2.王妃との面会、お付きのメイド達
パーティでの騒動の後、アシュリーは彼女の母でありこの国の王妃のセシルと面会を行っていた。
王妃としての公務で多忙なセシルとアシュリーが顔を合わせるのは、実は久しぶりのことなのだ。
「帝国へ行く支度はできたかしら?」
「いえ、これからです……」
「そう。なるべく早くなさい」
二人の会話は、およそ家族がするようなものとは言えない程、淡々としていた。
「はい……あの、お母様……」
「まだ何か?」
「いえ……」
「他に用がないなら出ていきなさい。仕事の邪魔よ」
「はい……失礼しました」
自室に戻ったアシュリーに対して、お付きのメイドであるアリアが紅茶を入れてくれる。
「アシュリー様。大丈夫ですか」
「ええ……ありがとう。貴方の入れてくれるお茶は、すごくおいしいわ」
「そんな……私にはこれしかできませんから」
アシュリーの側付きメイドは、アリア含めて片手で数えるくらいしかいない。王女であるにもかかわらず。
対してラビニアに仕えているメイドの数はその倍以上。
王宮に務めているメイド達は、アシュリーよりもラビニアに仕えていた方が、将来的に有益だろうという考えているものが殆ど。

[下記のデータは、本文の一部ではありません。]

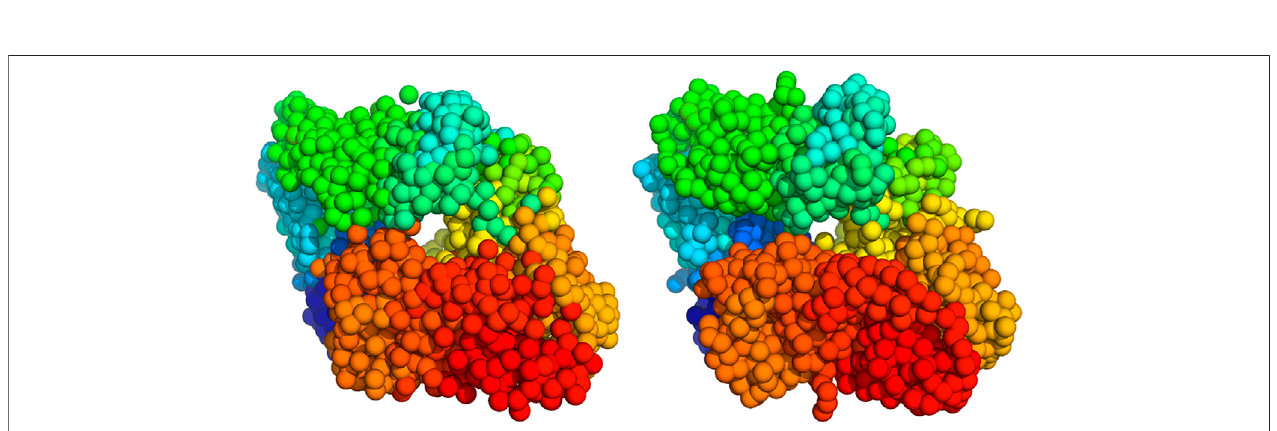
FIGURE 8 | 2D projections of beta-galactosidase. Top row: eight (out of 16) projection images (RELION class averages). Bottom row: Projection images calculated with Bayesian random tomography using 500 particles.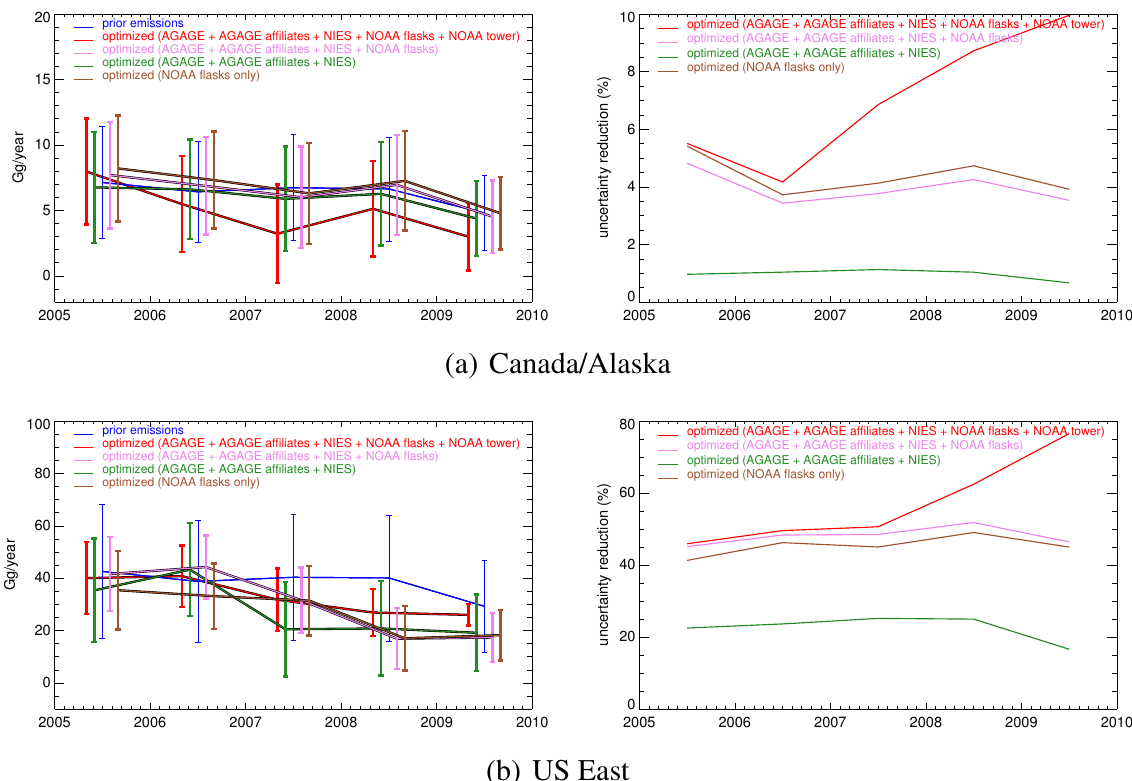
Fig. 6. Comparison of prior (blue) and optimized emissions using different sets of available observations (red: all measurements; pink: excluding NOAA tower; green: excluding all NOAA measurements; and brown: only NOAA weekly flask measurements) with respective uncertainty (left) and uncertainty reduction (right) in (a) Canada/Alaska, (b) US East, (c) US Midwest, (d) US West, (e) Central and South America, (f) Europe, (g) Africa/Middle East, (h) North Asia, (i) Article 5 Asia, and (j) Oceania for prior emissions (left figure only) and 4 inversion results.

アリアを含め、アシュリーに仕えているメイドたちは、何かしら得意なことを持っているが、それ以外は失敗ばかりしており、周りから馬鹿にされてきた者が多い。
例えばアリアは、紅茶を入れるのは上手い。ただそれ以外の掃除等は満足にできず失敗しかしない。といったように。
アシュリーのお付きになったのも、最初は他のメイドから押し付けられたのが始まり。
「そんなことないわ。王女教育で辛いときも、貴方たちがいつもそばにいて励ましてくれた。私はそれに救われてばかりで、貴方たちに何も返せなくて、ごめんなさい」
「謝らないでください! 私たちは好きでアシュリー様にお仕えしているのです!」
「そうです! 王宮内で馬鹿にされ続けてきた私たちを、アシュリー様はおそばにおいてくださった。それだけで十分幸せです」
彼女たちは、アシュリーに感謝の気持ちでいっぱいだった。
「帝国へは私たちもご一緒します!」
「でも、ご家族の方たちが反対するんじゃ……」
「何とかします!」
アリアの決意に満ちた姿に、自分はこんなにも慕われていたんだと、少し感傷に浸ってしまった。